▸ **EXERCISE PROMPT**
An exact transcription of the entries is required, with none of the pictures carried over.

Before and after room images
»»
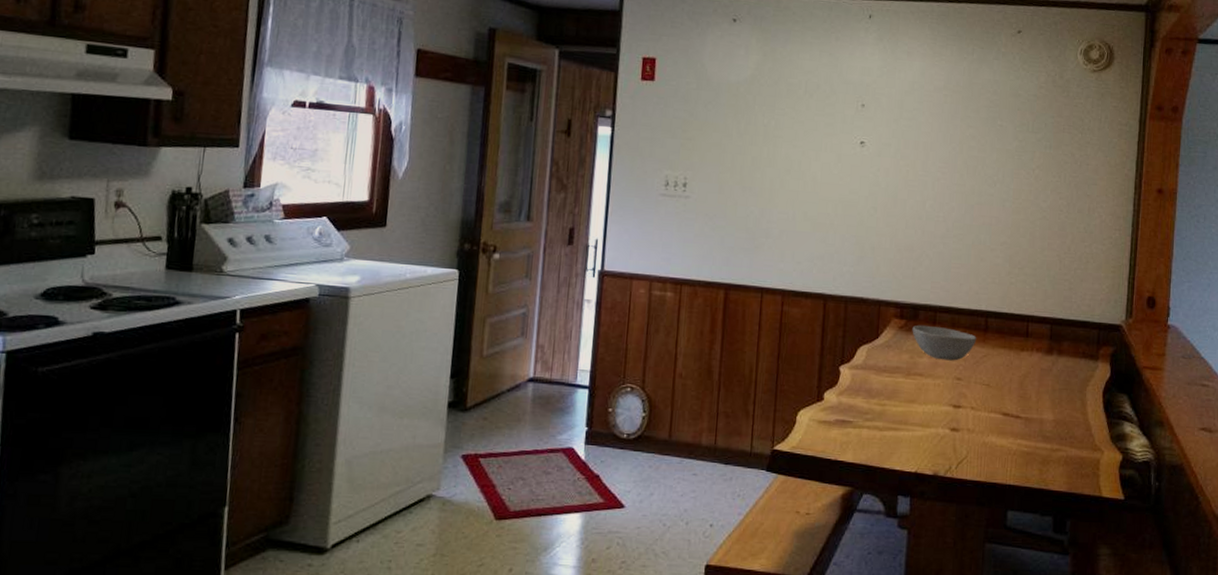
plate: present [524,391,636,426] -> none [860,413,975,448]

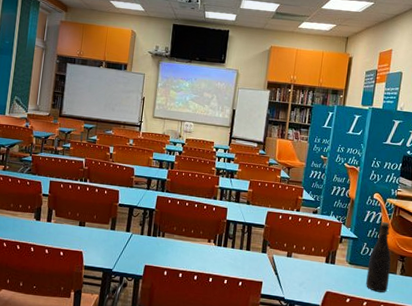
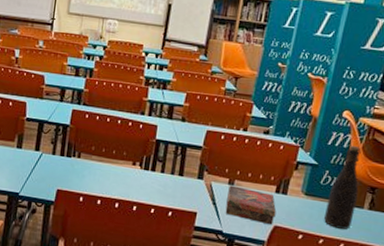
book: none [286,257,327,291] -> present [225,185,276,225]

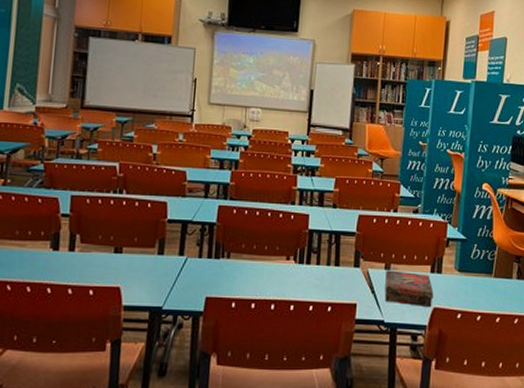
bottle: present [323,145,362,230] -> none [478,216,506,302]

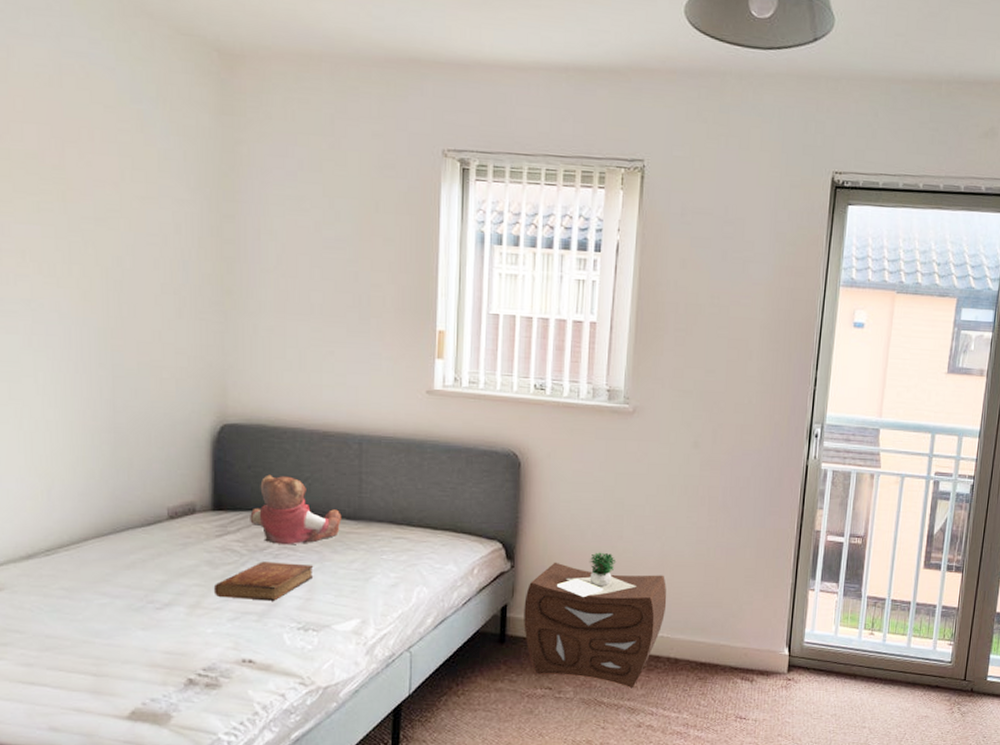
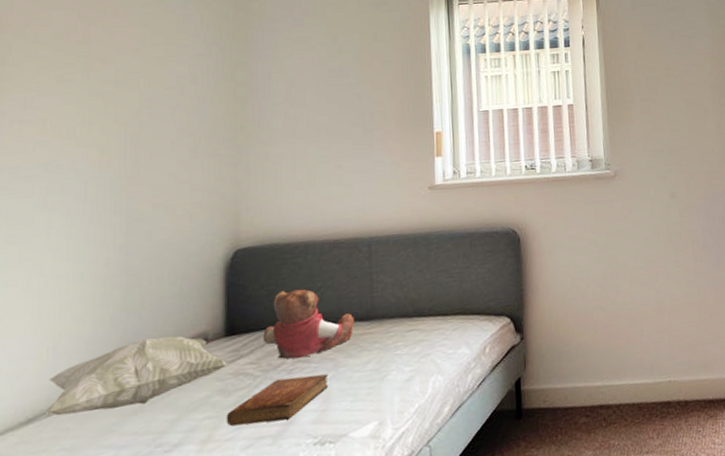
decorative pillow: none [44,499,214,561] -> present [46,336,227,416]
nightstand: present [524,552,667,688] -> none [536,309,669,445]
««
▸ **WRITTEN RESPONSE**
plate: present [524,391,636,426] -> none [860,413,975,448]

book: none [286,257,327,291] -> present [225,185,276,225]

bottle: present [323,145,362,230] -> none [478,216,506,302]

decorative pillow: none [44,499,214,561] -> present [46,336,227,416]
nightstand: present [524,552,667,688] -> none [536,309,669,445]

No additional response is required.